#### EXERCISE AIM
Locate every line in the records below that holds the word "lines" and return each one.

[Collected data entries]
━━━━━━

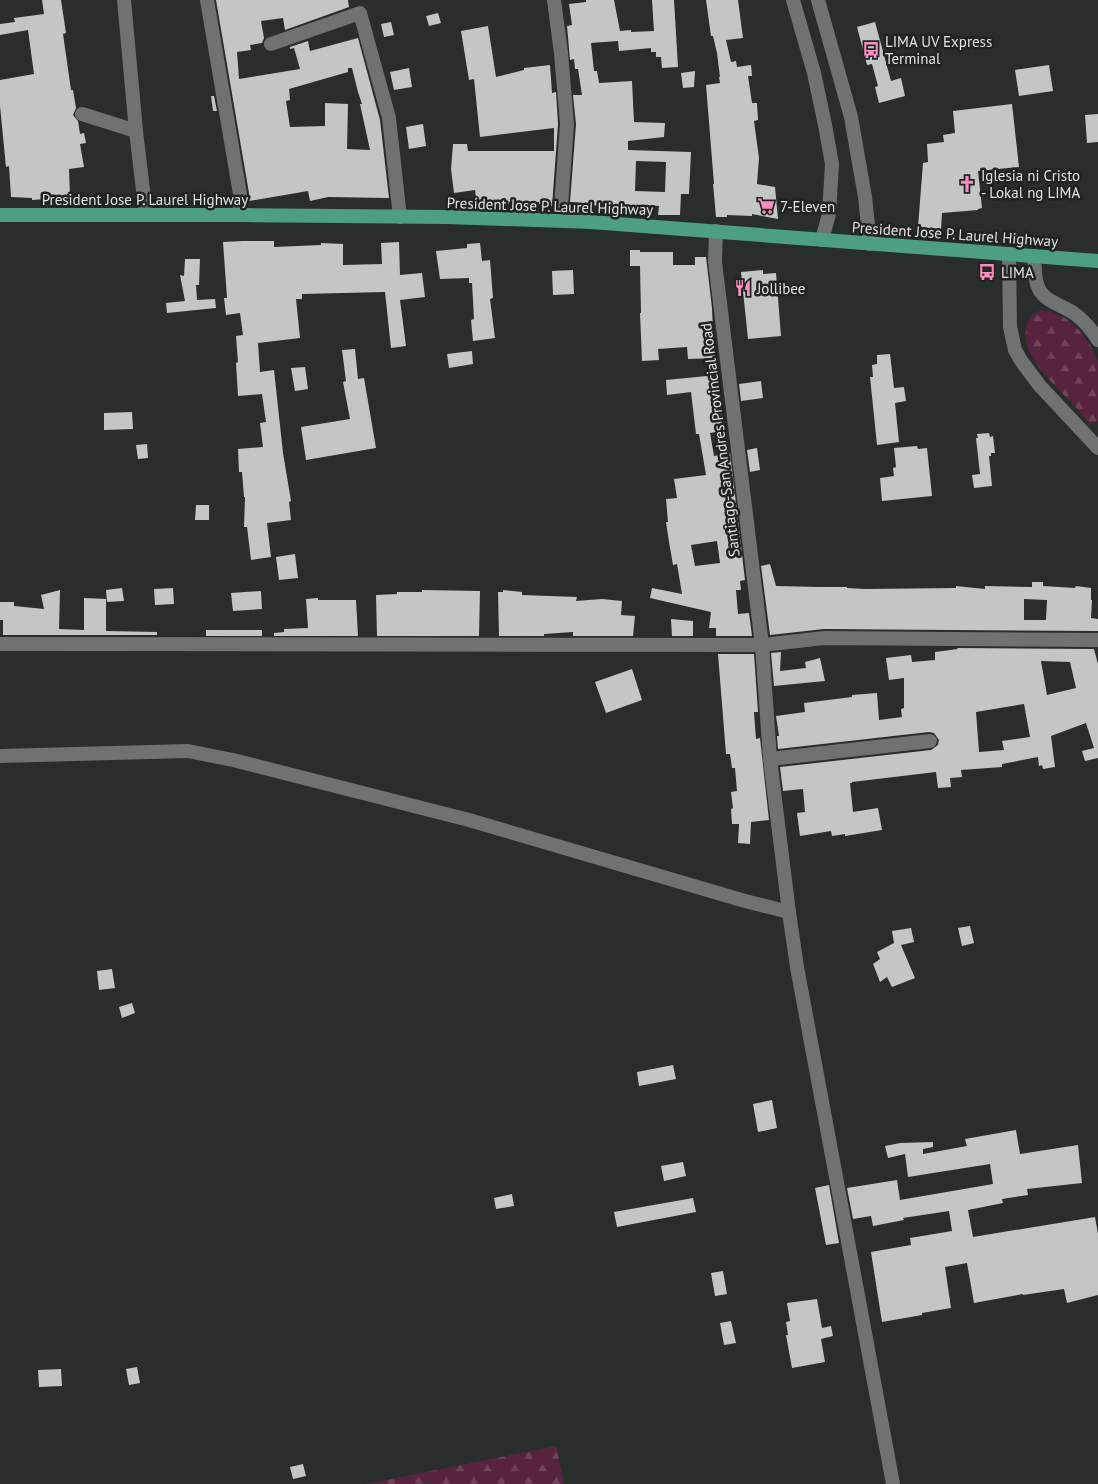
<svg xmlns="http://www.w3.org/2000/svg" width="1098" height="1484" font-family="'PT Sans',sans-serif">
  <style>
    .forest { fill: url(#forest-firs) }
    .building { fill: #c2c7c5; fill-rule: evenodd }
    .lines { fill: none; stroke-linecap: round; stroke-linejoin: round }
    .minor { stroke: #6e7371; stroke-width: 14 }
    .tertiary { stroke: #6e7371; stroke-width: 14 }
    .trunk { stroke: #4ca081; stroke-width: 14 }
    .labels { text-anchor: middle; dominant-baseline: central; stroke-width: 5; stroke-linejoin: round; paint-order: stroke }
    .poi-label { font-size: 15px; fill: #e2e4e3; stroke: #202321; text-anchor: start }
    .street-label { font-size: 15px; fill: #e2e4e3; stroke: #202321 }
  </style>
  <defs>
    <pattern id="forest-firs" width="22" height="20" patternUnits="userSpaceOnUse" patternTransform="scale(1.25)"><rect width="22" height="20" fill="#57233e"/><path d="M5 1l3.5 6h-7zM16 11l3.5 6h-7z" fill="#6f435a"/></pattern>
  </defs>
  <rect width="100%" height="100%" fill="#292d2b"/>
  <path class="forest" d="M 1042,310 C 1069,313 1089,337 1098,361 L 1098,421 L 1091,424 L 1086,420 C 1069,394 1013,358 1028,322 C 1030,316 1035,312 1042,310 Z
    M 556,1446 L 564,1484 L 366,1484 Z"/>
  <path class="building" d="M 42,0 L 61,0 L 66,33 L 63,34 L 71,90 L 73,90 L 76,108 L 73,115 L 78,121 L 80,134 L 84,133 L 86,143 L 80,144 L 84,167 L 69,169 L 70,197 L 32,200 L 32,198 L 11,197 L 9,166 L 6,167 L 0,106 L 0,80 L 34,74 L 28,30 L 0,35 L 0,24 L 15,22 L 14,18 L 44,14 Z
    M 216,0 L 348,0 L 349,7 L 285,30 L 283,18 L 261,21 L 264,38 L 262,43 L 250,45 L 251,50 L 237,52 L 239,79 L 300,69 L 294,48 L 290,49 L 290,47 L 308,41 L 310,51 L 358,38 L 380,120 L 389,198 L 328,197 L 310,201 L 308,191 L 249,201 L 249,193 ZM 348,68 L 352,68 L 358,92 L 362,104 L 360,104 L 370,150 L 347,149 L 348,104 L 325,103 L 325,126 L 290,127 L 286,101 L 290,100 L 289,89 L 348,72 Z
    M 586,0 L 614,0 L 620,31 L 631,30 L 631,32 L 654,31 L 652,0 L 674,0 L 678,67 L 662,68 L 661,57 L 656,57 L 656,52 L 651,52 L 651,48 L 619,51 L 618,41 L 591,43 L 594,71 L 597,71 L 599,83 L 632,81 L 634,122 L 665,123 L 664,137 L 628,141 L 628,150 L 691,152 L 689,194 L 681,194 L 680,215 L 658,215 L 659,206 L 637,205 L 637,208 L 623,207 L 623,208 L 591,205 L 592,204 L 570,202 L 576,124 L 573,95 L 582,95 L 578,69 L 575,69 L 574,59 L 570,60 L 567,26 L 572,25 L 569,4 L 586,2 ZM 636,161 L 666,162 L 665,192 L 635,191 Z
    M 706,0 L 738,0 L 743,38 L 726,40 L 731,62 L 736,61 L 737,67 L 751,65 L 752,76 L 748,76 L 752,103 L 757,103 L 758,120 L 754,121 L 759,158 L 757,184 L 775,187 L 778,219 L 752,214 L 752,216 L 727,215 L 727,217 L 716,217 L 713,184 L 714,184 L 706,85 L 720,83 L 719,77 L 720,77 L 717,53 L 713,36 L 711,36 Z
    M 438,13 L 441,23 L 429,26 L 426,16 Z
    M 391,22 L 394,35 L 384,37 L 381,24 Z
    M 875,22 L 891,81 L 901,78 L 905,96 L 879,103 L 875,87 L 878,86 L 872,64 L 867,65 L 857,27 Z
    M 488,26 L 496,77 L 524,70 L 524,68 L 550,65 L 552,93 L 556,92 L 558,124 L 552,206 L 539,204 L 539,202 L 509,202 L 509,204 L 493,204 L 493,203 L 477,205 L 475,190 L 454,193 L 451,169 L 453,144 L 467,144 L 468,151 L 554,151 L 554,128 L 480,137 L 474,79 L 469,80 L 461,31 Z
    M 1049,65 L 1053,91 L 1019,96 L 1015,70 Z
    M 409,68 L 412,87 L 394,90 L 390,72 Z
    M 695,71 L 694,87 L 683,88 L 681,73 Z
    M 211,96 L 214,96 L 217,111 L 213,111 Z
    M 1012,104 L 1019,167 L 978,171 L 982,208 L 978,209 L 978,210 L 942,213 L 941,229 L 918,227 L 923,163 L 928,162 L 927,144 L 944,142 L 943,135 L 955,133 L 953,111 Z
    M 1098,114 L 1098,142 L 1087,143 L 1085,115 Z
    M 423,124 L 426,146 L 409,149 L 406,127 Z
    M 243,241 L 274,241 L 274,247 L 321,245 L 321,243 L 343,244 L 343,265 L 382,264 L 381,243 L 399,242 L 400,275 L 422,273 L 425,297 L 400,300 L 406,346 L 391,348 L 385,292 L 302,294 L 302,299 L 296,299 L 300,338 L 258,343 L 260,372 L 274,370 L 283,453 L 291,501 L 289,502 L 291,520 L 267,523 L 271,557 L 251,560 L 247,527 L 244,527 L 245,497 L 244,497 L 242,472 L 239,472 L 238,449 L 263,447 L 260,423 L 266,422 L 262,394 L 238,396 L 236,363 L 238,362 L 236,336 L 243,335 L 240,313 L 226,315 L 224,298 L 227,298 L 223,242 Z
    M 480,243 L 482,261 L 490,260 L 493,298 L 490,299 L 495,338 L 473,341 L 471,320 L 474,319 L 472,283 L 469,283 L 469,278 L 440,279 L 436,251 L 467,248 L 467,244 Z
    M 630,250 L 640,250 L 640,252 L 673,252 L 673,265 L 695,265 L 695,257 L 706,257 L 712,308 L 713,332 L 712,332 L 715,358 L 688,359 L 687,347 L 658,349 L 659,360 L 642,361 L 640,313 L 641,313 L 640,266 L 630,266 Z
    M 185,259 L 200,259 L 199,285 L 196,285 L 197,300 L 215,299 L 216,308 L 167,313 L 166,303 L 185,301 L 180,275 L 184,276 Z
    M 573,270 L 574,294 L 553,295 L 552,271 Z
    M 763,270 L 763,274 L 776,273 L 781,336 L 748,339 L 741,272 Z
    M 355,349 L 358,379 L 364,378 L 376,448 L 306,460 L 301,427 L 350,419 L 343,382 L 346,381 L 342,350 Z
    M 472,351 L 473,364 L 449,368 L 447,354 Z
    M 890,354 L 894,388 L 904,387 L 906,401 L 895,403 L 899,442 L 877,445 L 870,377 L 873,377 L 872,365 L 877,364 L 877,355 Z
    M 305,367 L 308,389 L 295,391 L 291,368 Z
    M 717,375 L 723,431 L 710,433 L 714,456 L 730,453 L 745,580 L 740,581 L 741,590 L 736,590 L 738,614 L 749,613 L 752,636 L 716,636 L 716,628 L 709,628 L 711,612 L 650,598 L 652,588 L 682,594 L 677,564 L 673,565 L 669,542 L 666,522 L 668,522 L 666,499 L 677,498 L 674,479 L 706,475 L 699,434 L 696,434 L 691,392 L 667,395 L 666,380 ZM 717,541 L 720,563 L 695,566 L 691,545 Z
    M 761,381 L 763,398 L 741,401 L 739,384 Z
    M 132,412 L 133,429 L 104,430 L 104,413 Z
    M 989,433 L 990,437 L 993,436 L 995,453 L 991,453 L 991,456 L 989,456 L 992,486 L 974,488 L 972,475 L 980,474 L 976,438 L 978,438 L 977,434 Z
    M 147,444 L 148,458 L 138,459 L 136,445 Z
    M 917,446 L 918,449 L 927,448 L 932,496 L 882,501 L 880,478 L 894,476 L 893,468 L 896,467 L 894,448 Z
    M 757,448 L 760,470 L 750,472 L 747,450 Z
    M 196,505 L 209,505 L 209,520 L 195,520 Z
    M 295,554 L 298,578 L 279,580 L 276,557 Z
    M 770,564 L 776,586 L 818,587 L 847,587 L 847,588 L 866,589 L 956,588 L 956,586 L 985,589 L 985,586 L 1032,587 L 1032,582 L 1043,582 L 1043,586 L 1075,588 L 1076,586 L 1091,588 L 1091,600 L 1092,600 L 1091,618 L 1098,619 L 1098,631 L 824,629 L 770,635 L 761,566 ZM 1024,599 L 1047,600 L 1046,620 L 1024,620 Z
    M 122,588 L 124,601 L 107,602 L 106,590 Z
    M 173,588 L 174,604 L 155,605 L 154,589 Z
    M 60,590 L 59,629 L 84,630 L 84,598 L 106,599 L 106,631 L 157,632 L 157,635 L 3,635 L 3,620 L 0,620 L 0,602 L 14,602 L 14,606 L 44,609 L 41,595 Z
    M 422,590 L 480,591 L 479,636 L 377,636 L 376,595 L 397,594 L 397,592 L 422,592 Z
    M 503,590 L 522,592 L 522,595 L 577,597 L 576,601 L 602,599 L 622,601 L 621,615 L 635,616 L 633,636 L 573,636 L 573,632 L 544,634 L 544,636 L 499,636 L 498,592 L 503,592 Z
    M 261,591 L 262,609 L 233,611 L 231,593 Z
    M 318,598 L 318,600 L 356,600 L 358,636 L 274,636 L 274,633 L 284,632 L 284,629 L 308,628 L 306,599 Z
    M 671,619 L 693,621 L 693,636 L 672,636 Z
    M 206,630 L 262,630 L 262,636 L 206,636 Z
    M 957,648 L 1094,649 L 1098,664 L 1098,758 L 1085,761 L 1082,751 L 1094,748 L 1086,723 L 1051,736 L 1055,767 L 1043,769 L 1042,765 L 1039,766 L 1038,757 L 1002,764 L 1002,767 L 961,770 L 962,777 L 950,778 L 951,787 L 938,788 L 936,772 L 852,782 L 852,783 L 850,783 L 853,812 L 878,808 L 882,830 L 845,836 L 845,834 L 832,836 L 831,831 L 800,836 L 797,813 L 805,812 L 803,789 L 783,791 L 780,767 L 931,750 L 938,745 L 939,740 L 934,733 L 929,732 L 778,749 L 777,736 L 779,736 L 776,716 L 805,712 L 804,703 L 852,697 L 852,695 L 877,693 L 879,720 L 902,717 L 901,709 L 904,708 L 904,678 L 889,680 L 886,658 L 911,655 L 912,662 L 935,660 L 935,652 L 958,649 ZM 1041,661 L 1070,662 L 1076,688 L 1047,695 ZM 1024,704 L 1030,737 L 1002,741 L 1004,750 L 979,752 L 976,712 Z
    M 781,652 L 780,671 L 806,668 L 805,662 L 820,658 L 825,681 L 774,686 L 771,653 Z
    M 718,654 L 754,654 L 758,712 L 754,712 L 756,739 L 760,738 L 769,820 L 751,822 L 750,844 L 738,843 L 739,824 L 732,824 L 731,809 L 733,808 L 731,792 L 737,791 L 735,768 L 732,768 L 730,754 L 726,754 Z
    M 632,669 L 642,700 L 606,713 L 595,682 Z
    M 970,926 L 974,943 L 962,946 L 958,928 Z
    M 911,928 L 914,942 L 901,945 L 915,978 L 892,987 L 887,977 L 880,982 L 873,964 L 880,959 L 877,952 L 894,943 L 892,931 Z
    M 112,969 L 115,988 L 99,990 L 97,971 Z
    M 132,1003 L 135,1013 L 122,1018 L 119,1007 Z
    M 673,1065 L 676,1079 L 639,1086 L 637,1072 Z
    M 772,1100 L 777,1128 L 758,1132 L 753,1104 Z
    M 1016,1130 L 1020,1154 L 1078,1145 L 1082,1183 L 1027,1189 L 1028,1195 L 1002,1199 L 1003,1203 L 968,1210 L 973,1237 L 1095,1217 L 1098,1234 L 1098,1295 L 1067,1303 L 1064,1289 L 1023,1295 L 1023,1294 L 974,1303 L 967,1263 L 945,1267 L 951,1308 L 922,1313 L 922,1315 L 882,1322 L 871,1252 L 911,1245 L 910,1238 L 952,1231 L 949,1211 L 903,1218 L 904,1220 L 873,1226 L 871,1216 L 853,1219 L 847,1188 L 897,1180 L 900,1200 L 993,1184 L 990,1164 L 908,1177 L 905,1154 L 888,1158 L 885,1146 L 900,1143 L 933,1142 L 933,1147 L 923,1149 L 923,1154 L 967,1146 L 965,1139 Z
    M 683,1162 L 686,1176 L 664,1181 L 661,1166 Z
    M 829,1185 L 839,1243 L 826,1245 L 815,1188 Z
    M 512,1194 L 514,1206 L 496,1209 L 494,1198 Z
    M 693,1198 L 696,1212 L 617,1227 L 614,1212 Z
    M 723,1271 L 727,1294 L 715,1296 L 711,1273 Z
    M 817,1299 L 822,1328 L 831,1326 L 833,1336 L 821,1339 L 825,1362 L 792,1368 L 786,1335 L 788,1335 L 786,1322 L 790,1321 L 787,1303 Z
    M 731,1321 L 736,1343 L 724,1345 L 720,1323 Z
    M 137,1367 L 140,1383 L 129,1385 L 126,1369 Z
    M 61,1369 L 62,1386 L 39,1387 L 38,1370 Z
    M 303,1464 L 306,1476 L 293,1479 L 290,1467 Z"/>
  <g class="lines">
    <path class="minor" d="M 124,0 L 136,131 L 146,215
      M 207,0 L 240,194 L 240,215
      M 554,0 L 561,53 L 567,124 L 560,220
      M 793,0 L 814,73 L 825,125 L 832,164 L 829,214 L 822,240
      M 818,0 L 851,117 L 865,197 L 870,244
      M 271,44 L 360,13 L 389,118 L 400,217
      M 82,114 L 136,131
      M 1009,254 L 1010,327 L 1015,350 L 1022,362 L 1040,386 L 1098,448
      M 1034,256 C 1035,266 1034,277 1038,287 C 1044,302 1063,305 1075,314 C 1084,321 1092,330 1098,340
      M 0,644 L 762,645 L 824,638 L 1098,640
      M 0,756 L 188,751 L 233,760 L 469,820 L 745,901 L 789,912
      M 770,759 L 930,741"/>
    <path class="tertiary" d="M 716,231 L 715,262 L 762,645 L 770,759 L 789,912 L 797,967 L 893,1484"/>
    <path class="trunk" d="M 0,215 L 240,215 L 447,217 L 591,222 L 1098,261"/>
  </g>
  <defs>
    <g id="bus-bare" transform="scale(1.35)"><path d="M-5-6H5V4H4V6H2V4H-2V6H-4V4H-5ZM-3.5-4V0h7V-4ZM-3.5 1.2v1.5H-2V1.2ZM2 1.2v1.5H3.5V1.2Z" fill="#fb8fc4" stroke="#202321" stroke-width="2.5" paint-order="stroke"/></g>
    <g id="church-bare" transform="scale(1.35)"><path d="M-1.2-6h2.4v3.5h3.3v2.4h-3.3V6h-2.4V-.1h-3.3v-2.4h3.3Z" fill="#fb8fc4" stroke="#202321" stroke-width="2.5" paint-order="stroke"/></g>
    <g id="supermarket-bare" transform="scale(1.35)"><path d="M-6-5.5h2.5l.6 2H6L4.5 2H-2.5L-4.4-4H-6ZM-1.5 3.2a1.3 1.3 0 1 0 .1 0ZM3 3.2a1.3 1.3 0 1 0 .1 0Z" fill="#fb8fc4" stroke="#202321" stroke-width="2.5" paint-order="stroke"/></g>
    <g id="restaurant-bare" transform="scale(1.35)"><path d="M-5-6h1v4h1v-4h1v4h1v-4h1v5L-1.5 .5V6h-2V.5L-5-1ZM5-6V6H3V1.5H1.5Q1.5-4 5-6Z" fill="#fb8fc4" stroke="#202321" stroke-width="2.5" paint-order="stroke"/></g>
  </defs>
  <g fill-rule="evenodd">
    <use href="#bus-bare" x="871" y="50"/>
    <use href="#church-bare" x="967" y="184"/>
    <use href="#supermarket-bare" x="766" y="206"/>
    <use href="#bus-bare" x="987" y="272"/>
    <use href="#restaurant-bare" x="743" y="288"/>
  </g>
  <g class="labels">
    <g class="poi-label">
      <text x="885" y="41">LIMA UV Express<tspan x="885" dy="17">Terminal</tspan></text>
      <text x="981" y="175">Iglesia ni Cristo<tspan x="981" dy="17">- Lokal ng LIMA</tspan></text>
      <text x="780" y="206">7-Eleven</text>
      <text x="1001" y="272">LIMA</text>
      <text x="757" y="288">Jollibee</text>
    </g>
    <g class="street-label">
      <text x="145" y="199">President Jose P. Laurel Highway</text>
      <text transform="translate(550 206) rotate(2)">President Jose P. Laurel Highway</text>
      <text transform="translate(955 234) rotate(4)">President Jose P. Laurel Highway</text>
      <text transform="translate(720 440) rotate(-97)">Santiago-San Andres Provincial Road</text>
    </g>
  </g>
</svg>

━━━━━━

#### WRITTEN ANSWER
    .lines { fill: none; stroke-linecap: round; stroke-linejoin: round }
  <g class="lines">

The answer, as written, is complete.